BPC faces an uphill task to win spud levy increase
By Andrew Blake
THE British Potato Council looks set for an uphill struggle persuading growers that a 9.5% levy rise (Arable Oct 12) is justified.
Describing the BPC proposal as scandalous Cheshire FW Farmer Focus writer Ian Crawford believes much more should go on promoting potatoes. "Advertising pays hands down. R & D is a complete waste of money."
The rise will go down like a lead balloon, adds former BPC member Richard Solari from Shropshire. Moving to a tonnage based levy would work better, he says. Without it continuing rises in yield and a static market mean the area is bound to decline and shrink the levy pot.
Roger Blyth, manager of Farmcares East Yorks operation at Swinefleet wants more practical advice before levy rates rise. He liked the BPC Potato Demonstration, but feels growers have to dig too hard for practical guidance.
"I want to see a fair bit more activity before they charge any more. We are already paying £14/acre and I think it ought to be more proactive." But he does not want the BPC to go. "We do not want a free-for-all."

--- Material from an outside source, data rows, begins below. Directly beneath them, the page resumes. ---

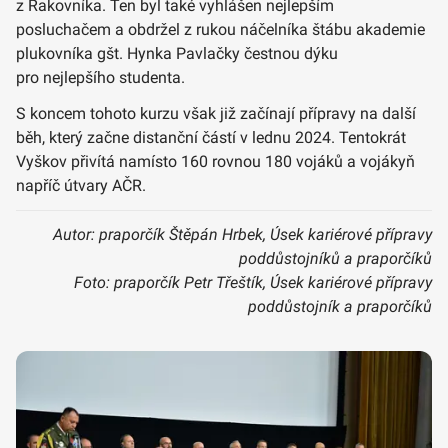
z Rakovníka. Ten byl také vyhlášen nejlepším
posluchačem a obdržel z rukou náčelníka štábu akademie
plukovníka gšt. Hynka Pavlačky čestnou dýku
pro nejlepšího studenta.
S koncem tohoto kurzu však již začínají přípravy na další
běh, který začne distanční částí v lednu 2024. Tentokrát
Vyškov přivítá namísto 160 rovnou 180 vojáků a vojákyň
napříč útvary AČR.
Autor: praporčík Štěpán Hrbek, Úsek kariérové přípravy
poddůstojníků a praporčíků
Foto: praporčík Petr Třeštík, Úsek kariérové přípravy
poddůstojník a praporčíků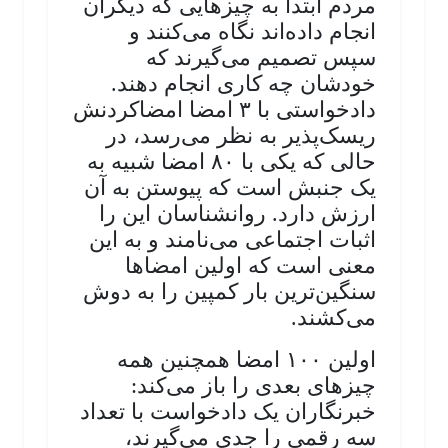
مردم ابتدا به چیزهایی که دیگران
انجام داده‌اند نگاه می‌کنند و
سپس تصمیم می‌گیرند که
خودشان چه کاری انجام دهند.
دادخواستی با ۳ امضا امضاکردنش
ریسک‌پذیر به نظر می‌رسد، در
حالی که یکی با ۸۰ امضا شبیه به
یک جنبش است که پیوستن به آن
ارزش دارد. روانشناسان این را
اثبات اجتماعی می‌نامند و به این
معنی است که اولین امضاها
سنگین‌ترین بار کمپین را به دوش
می‌کشند.
اولین ۱۰۰ امضا همچنین همه
چیزهای بعدی را باز می‌کند:
خبرنگاران یک دادخواست با تعداد
سه رقمی را جدی می‌گیرند،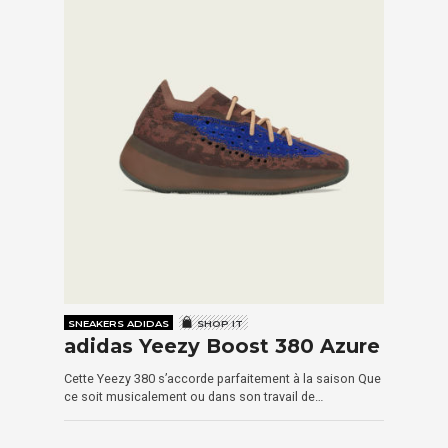
SNEAKERS ADIDAS
SHOP IT
adidas Yeezy Boost 380 Azure
Cette Yeezy 380 s’accorde parfaitement à la saison Que
ce soit musicalement ou dans son travail de…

Norfolk-based FW barometer grower Stuart Knight does not begrudge paying the current levy, but stresses the need for value for money. "With farming in such dire circumstances, if anything I would like to see the levy cut." Variety testing is a particular waste, he feels. "A lot is spent on it, but very few new varieties come through, unlike wheat. A 9%rise is too big."
The NFU is to discuss the BPC proposal on Nov 6, says Glos seed grower and potato committee chairman, Graham Nichol. He dismisses a total tonnage levy as too unpredictable.

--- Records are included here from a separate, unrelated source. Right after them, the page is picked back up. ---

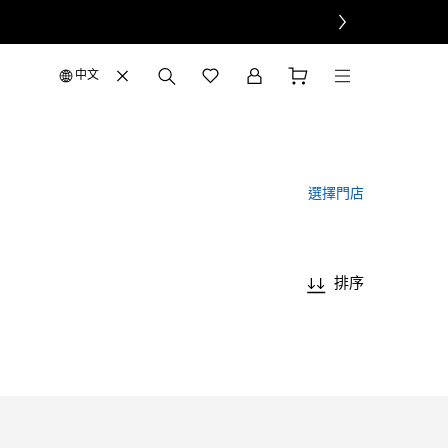
中文
選擇門店
排序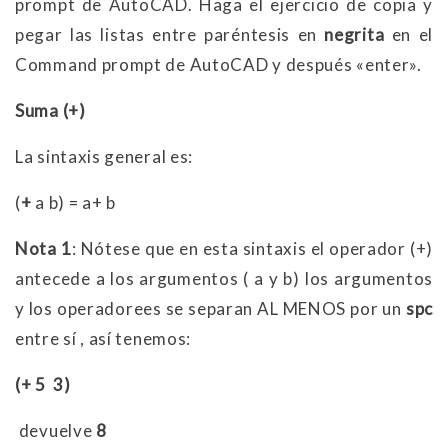
prompt de AutoCAD. Haga el ejercicio de copia y
pegar las listas entre paréntesis en
negrita
en el
Command prompt de AutoCAD y después «enter».
Suma (+)
La sintaxis general es:
(
+
a b) = a+ b
Nota 1
: Nótese que en esta sintaxis el operador (+)
antecede a los argumentos ( a y b) los argumentos
y los operadorees se separan AL MENOS por un
spc
entre sí , así tenemos:
(+ 5 3)
devuelve
8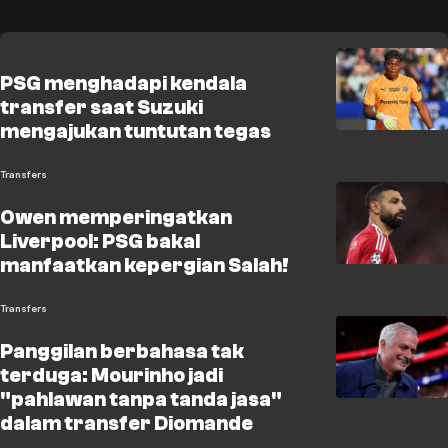
PSG menghadapi kendala
transfer saat Suzuki
mengajukan tuntutan tegas
Transfers
Owen memperingatkan
Liverpool: PSG bakal
manfaatkan kepergian Salah!
Transfers
Panggilan berbahasa tak
terduga: Mourinho jadi
"pahlawan tanpa tanda jasa"
dalam transfer Diomande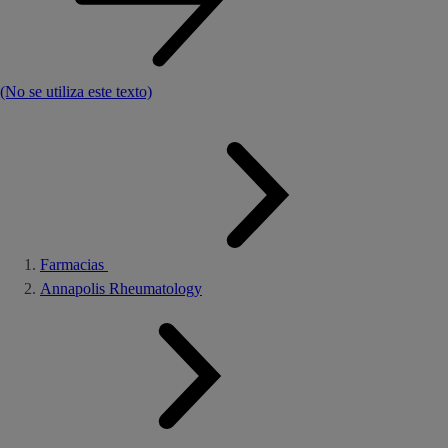
(No se utiliza este texto)
Farmacias
Annapolis Rheumatology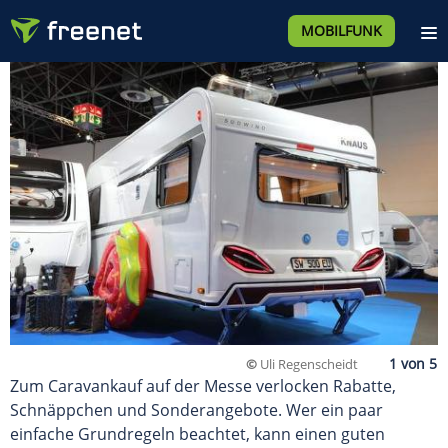
MOBILFUNK
©
Uli Regenscheidt
Zum Caravankauf auf der Messe verlocken Rabatte,
Schnäppchen und Sonderangebote. Wer ein paar
einfache Grundregeln beachtet, kann einen guten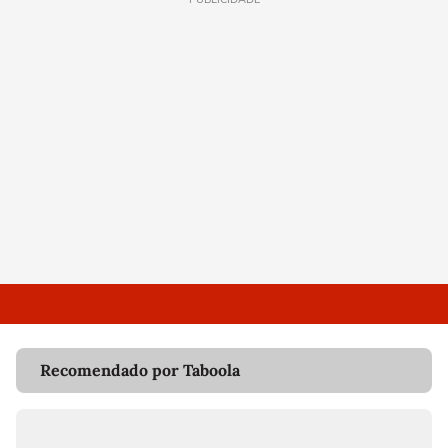
Recomendado por Taboola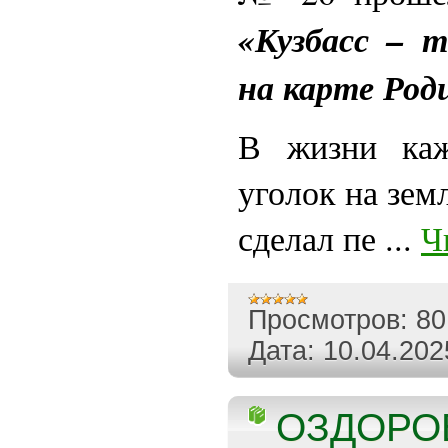
«Кузбасс – т
на карте Род
В жизни каж
уголок на земл
сделал пе
...
Ч
Просмотров:
80
Дата:
10.04.202
ОЗДОРО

Fellow committee member Robert Burrill, a pre-pack grower in N Lincs says the BPC does a good job. "I certainly get value for money from its price reports. If we did not have it it would leave the industry without the essential structure needed to give a bit of leverage with politicians."
A levy rise would be more acceptable if extra spending were focused on increasingly isolated processing growers, he believes. *
BPC LEVY REACTIONS
• 9% increase too steep.
• More practical help wanted.
• NFU working group.
• Tonnage levy unlikely.
Potato growers are ahead with harvest but finding the BPCs proposed levy hike hard to swallow. Nearly half the UK crop was lifted by the weekend; little more than a third was out of the ground by the same time last year.